With $40 million at its disposal, Replicate plans to advance multiple drug programs into human testing. Among the four most advanced programs, two are based on that drug resistance application and are targeting breast and lung cancers, according to Wang.
"Increasingly, we feel that the direction of oncology needs to be tackling earlier-stage disease and earlier lines of care, and instead of focusing on salvage therapies or things of that nature, to find new improvements to first-line therapies," Wang said. "And that's where we found this type of approach, which tries to catch tumors before they become a heterogeneous mess from multiple lines of therapy, to be attractive."
Replicate's other two leading programs are, respectively, directed at immunotherapy resistance in solid tumors and autoimmune and inflammatory diseases. Wang said that the company is on schedule to get at least its first drug into clinical testing in the second half of next year.

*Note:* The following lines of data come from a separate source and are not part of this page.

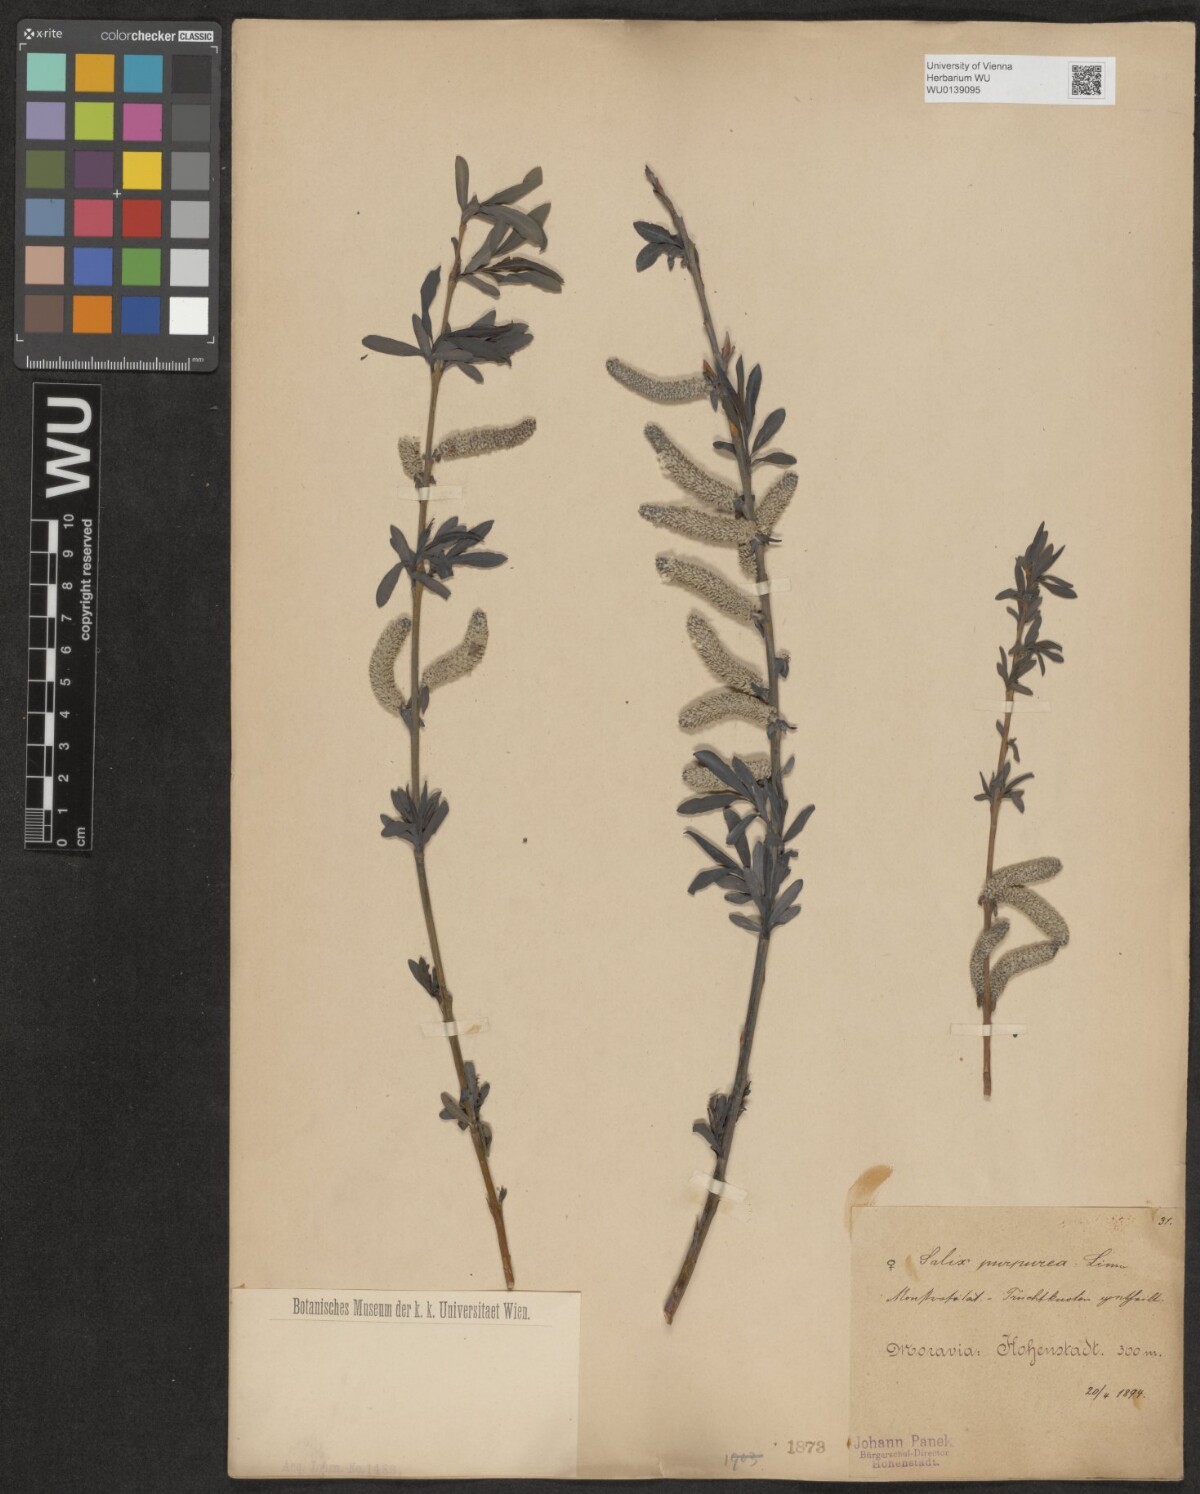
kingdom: Plantae
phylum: Tracheophyta
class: Magnoliopsida
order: Malpighiales
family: Salicaceae
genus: Salix
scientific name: Salix purpurea
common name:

If Replicate sticks to that schedule, it could further emphasize the rapid early development timelines that have become synonymous with RNA medicines. Moderna, for instance, went from receiving the genetic code for the coronavirus to testing a vaccine in people in a matter of months.
Meanwhile, another newcomer to the space, Laronde, expects to have multiple "endless RNA" drugs cleared for human testing in 2023.
Drug development, however, doesn't often go as quickly or seamlessly as companies hope. With Moderna, it took many years just to refine the shell needed to protect the messenger RNA in its medicines. The fast progress it made with its coronavirus vaccine last year built on existing vaccine research from company and government scientists, too.
Replicate will almost certainly face challenges of its own. The company's new backer, though, doesn't appear too worried.
"This is a highly efficient, drug candidate producing machine. It's fast. It's cost effective. We can move quickly," Ehlers said. "And as we get programs advancing. I can't imagine us having any problem being able to raise the capital and resources to elaborate further."